• [Short task]: Reproduce the text on Pope Francis and American politics word for word, everything from "The Pope and" down to "by either party.".

The Pope and the secular problem at the heart of American politics

I wonder how many American congressmen and women are relieved to have seen the back of Pope Francis after his address yesterday? In a space as ferociously partisan as American politics presently finds itself, it must be a difficult challenge to be faced with someone who cannot comfortably be claimed by either party.

For the Democrats there was much to nod along to about how the US ought to treat migrants and the environment and abolish the death penalty. For Republicans there was a strong focus on the importance of protecting family, and asides on opposing abortion and gay marriage (albeit that the latter two were less explicit and forcibly phrased than no doubt many Republicans or indeed American bishops would have liked).

None of that, of course, should have come as any surprise. Family, poverty and the environment have been Francis’s clearest interests since becoming Pope and all follow fairly naturally from the work of his predecessors Benedict XVI and John Paul II. Consistent with Francis’s focus so far has been the determination to keep opposition to abortion and gay marriage, though perhaps in a less forthright way than Benedict.

• [Record excerpts]:
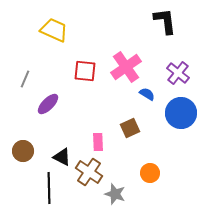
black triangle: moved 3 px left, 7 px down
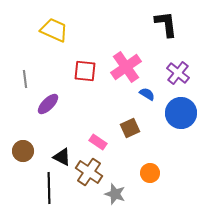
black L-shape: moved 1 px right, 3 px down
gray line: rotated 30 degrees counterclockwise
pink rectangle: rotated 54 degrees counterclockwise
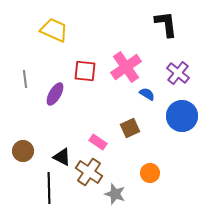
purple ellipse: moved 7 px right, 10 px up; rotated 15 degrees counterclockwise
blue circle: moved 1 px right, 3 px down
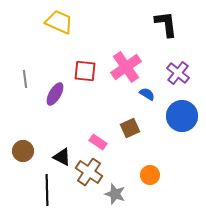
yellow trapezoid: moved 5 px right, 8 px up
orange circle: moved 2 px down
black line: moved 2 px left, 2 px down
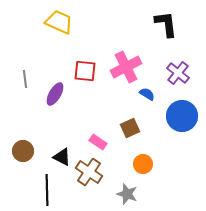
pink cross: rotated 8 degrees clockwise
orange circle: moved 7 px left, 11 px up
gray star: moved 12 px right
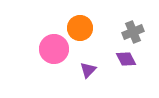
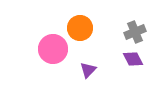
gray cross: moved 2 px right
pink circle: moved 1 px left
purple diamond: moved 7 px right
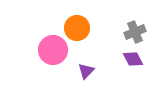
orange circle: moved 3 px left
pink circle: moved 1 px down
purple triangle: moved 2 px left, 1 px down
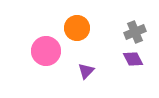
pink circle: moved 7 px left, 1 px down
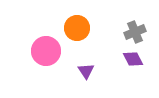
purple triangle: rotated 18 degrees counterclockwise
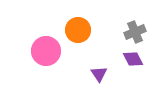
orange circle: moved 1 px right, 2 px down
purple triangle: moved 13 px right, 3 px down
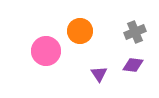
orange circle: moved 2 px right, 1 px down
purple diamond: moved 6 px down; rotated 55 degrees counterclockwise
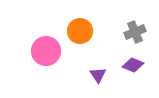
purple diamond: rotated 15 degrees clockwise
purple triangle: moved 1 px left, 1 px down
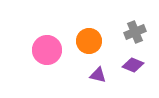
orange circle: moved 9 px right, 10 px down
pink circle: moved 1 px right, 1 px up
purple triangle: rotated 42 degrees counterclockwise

--

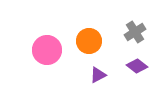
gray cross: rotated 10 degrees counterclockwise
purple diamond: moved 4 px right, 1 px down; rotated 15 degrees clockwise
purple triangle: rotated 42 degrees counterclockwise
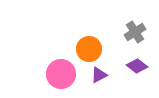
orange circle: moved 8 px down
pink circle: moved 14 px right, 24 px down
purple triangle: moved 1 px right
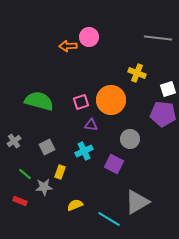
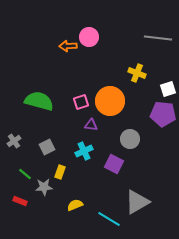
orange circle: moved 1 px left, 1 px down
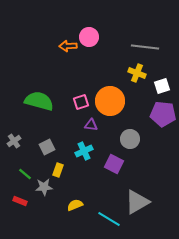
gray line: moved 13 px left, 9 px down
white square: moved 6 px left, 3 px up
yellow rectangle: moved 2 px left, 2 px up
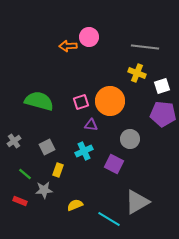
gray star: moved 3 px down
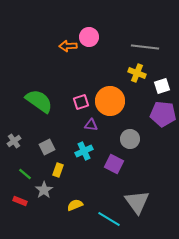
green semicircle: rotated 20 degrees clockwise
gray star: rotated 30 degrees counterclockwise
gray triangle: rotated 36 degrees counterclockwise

• [Task answer]:
The Pope and the secular problem at the heart of American politics

I wonder how many American congressmen and women are relieved to have seen the back of Pope Francis after his address yesterday? In a space as ferociously partisan as American politics presently finds itself, it must be a difficult challenge to be faced with someone who cannot comfortably be claimed by either party.